By early 1996, Yeltsin was deeply unpopular and presidential elections loomed in June. But true to form, Yeltsin rallied when things looked bleakest, manipulating the media, enlisting the aid of the so-called oligarchs who had enriched themselves on the spoils of the Soviet economy in a grueling campaign.
The campaign trips to Russian regions and exertion took a heavy physical toll, and by election day Yeltsin could not even make it to his scheduled polling station. Doctors later said he had suffered another mild heart attack during the campaign.
He underwent quintuple heart bypass surgery in November 1996, but continued to suffer from a series of other ailments. He also had long-running back trouble, and seemed increasingly shaky, both physically and mentally.
Russians questioned who was running the country _ the doddering Yeltsin, or the aides and tycoons whom critics accused of exercising undue influence over Kremlin policy.
Yeltsin’s increasing frailty seemed to reflect the declining fortunes of the country he led. During public appearances, he would often stumble, and his speeches were punctuated by long, inexplicable pauses _ even when he had the text in front of him.

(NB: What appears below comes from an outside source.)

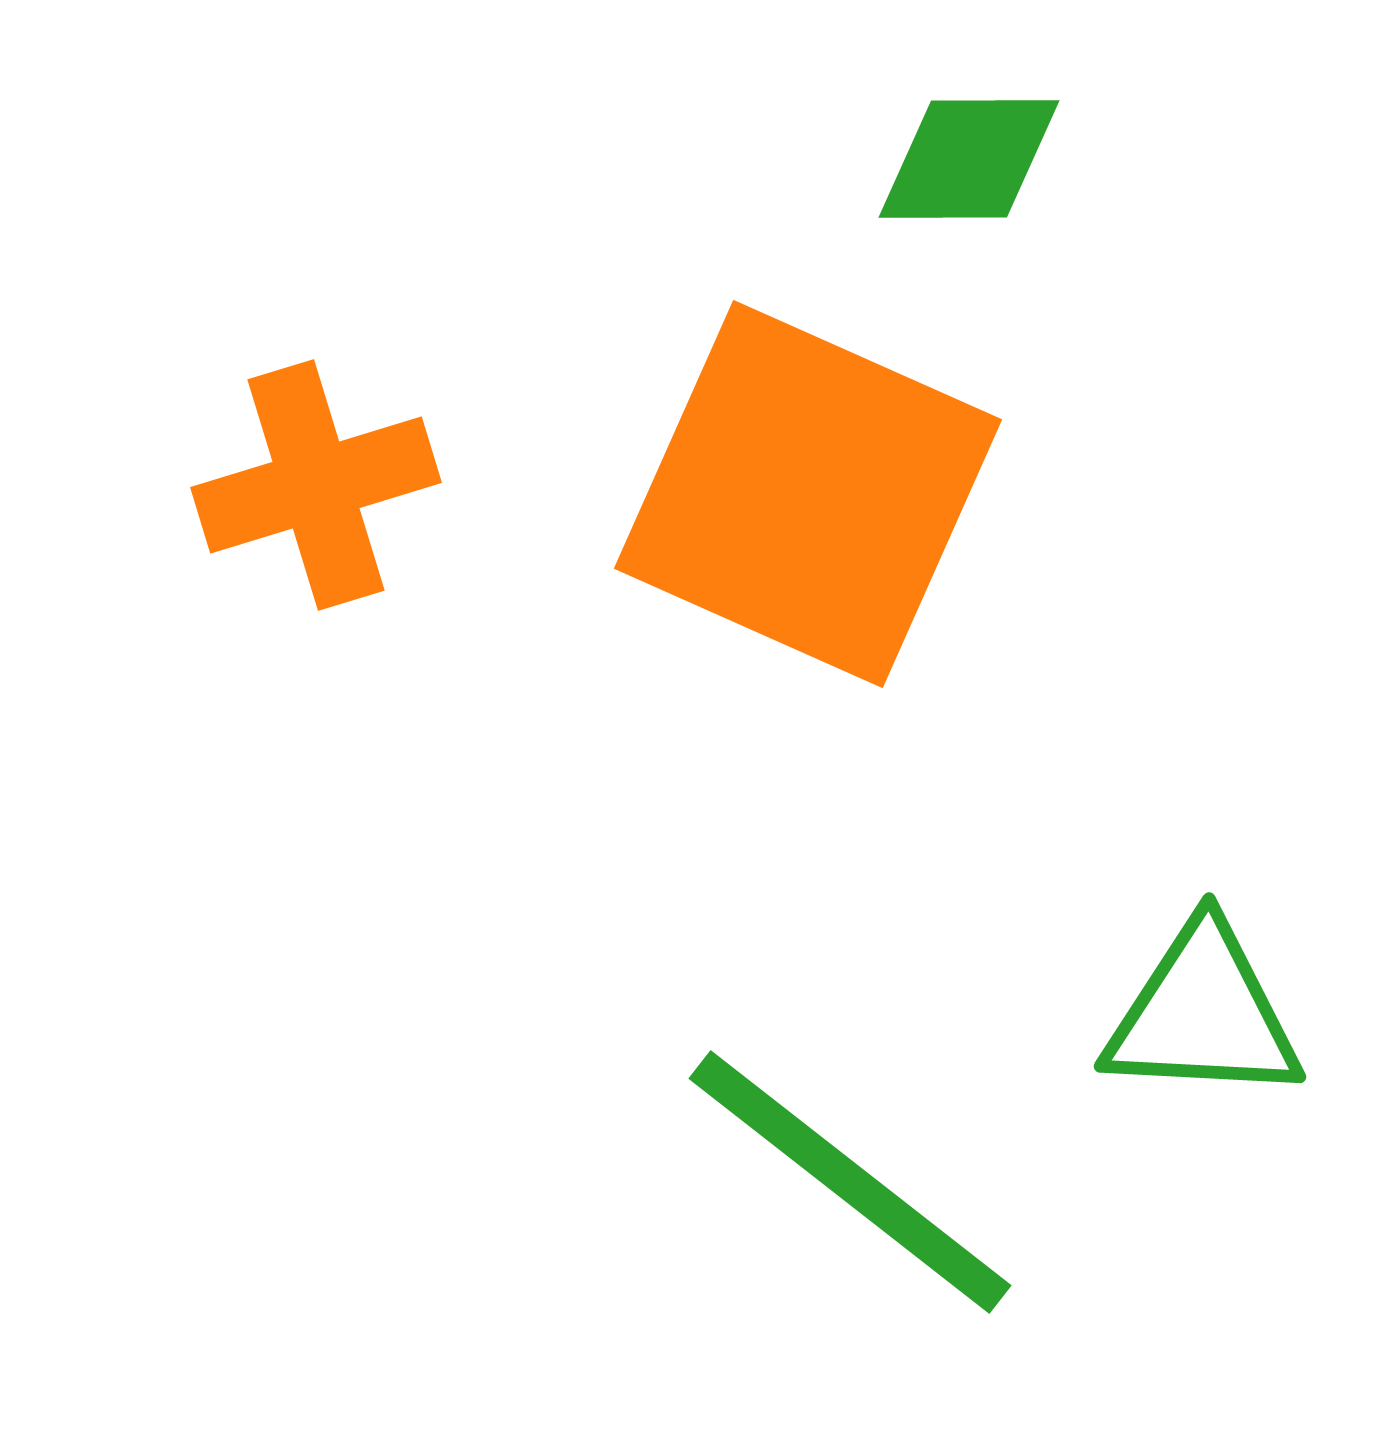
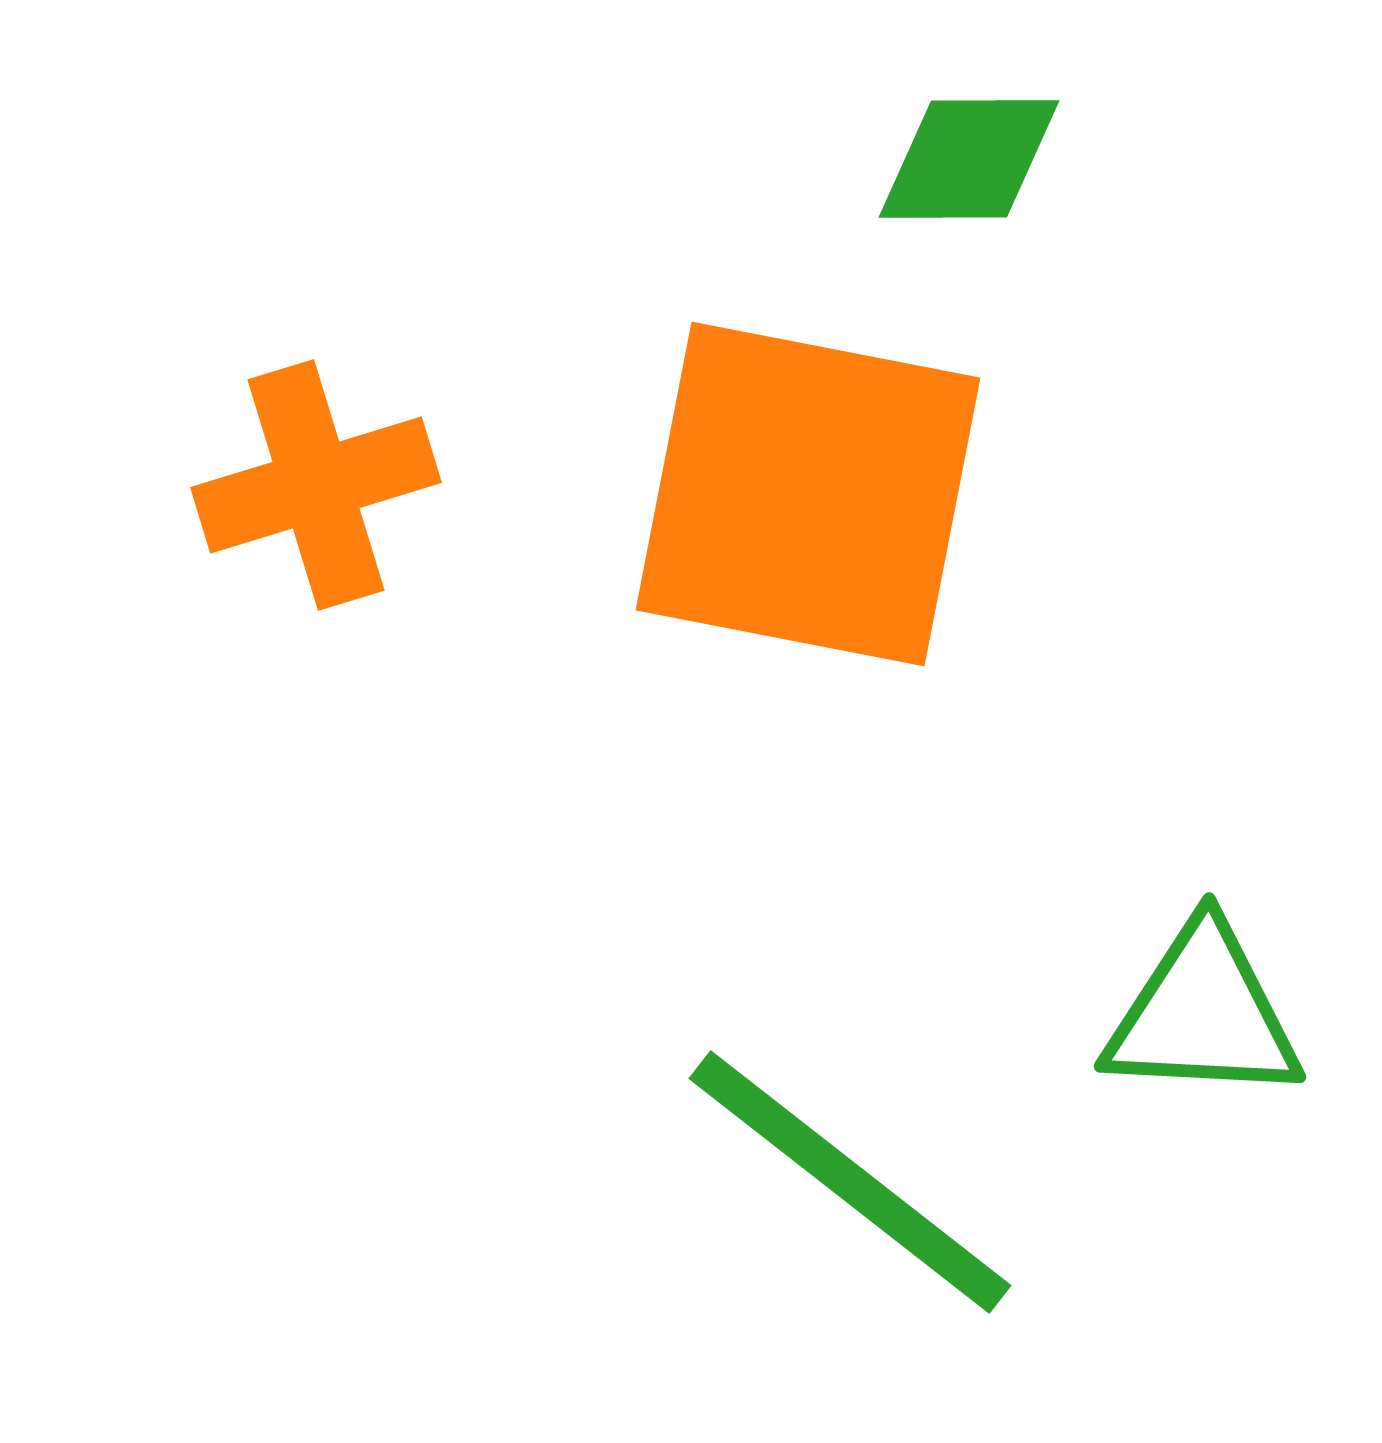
orange square: rotated 13 degrees counterclockwise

Russians expected another halting speech on New Year’s Eve 1999, but he stunned the nation and the world with his resignation _ having given no hint that he would ever give in to calls that he step down before his second term was up in spring 2000. He named his last prime minister, former KGB agent Putin, acting president _ giving him a huge incumbent’s advantage over any would-be challengers.
“Russia must enter the new millennium with new politicians, with new faces, with new, smart, strong, energetic people,” Yeltsin said.
“And we who have been in power for many years already, we must go.”
After his dramatic exit, Yeltsin appeared rarely in public _ popping up now and again at an official ceremony, holiday reception or tennis tournament. He traveled several times to China for what were described as health-boosting trips, and he looked fitter in retirement than he had in years.
Yeltsin met about once a month with Putin, usually at his dacha in Barvikha outside Moscow, he told an interviewer with Russian state television on the second anniversary of his resignation. He said he felt stronger than during the presidency, less weighed down by stress, and never regretted his abrupt departure. He felt certain that the reforms he championed would continue under Putin, he said.
“If I had doubts that the reforms might be reversed, I would not have resigned,” Yeltsin said.
Yeltsin is survived by his wife, two daughters and several grandchildren. Funeral plans were not announced.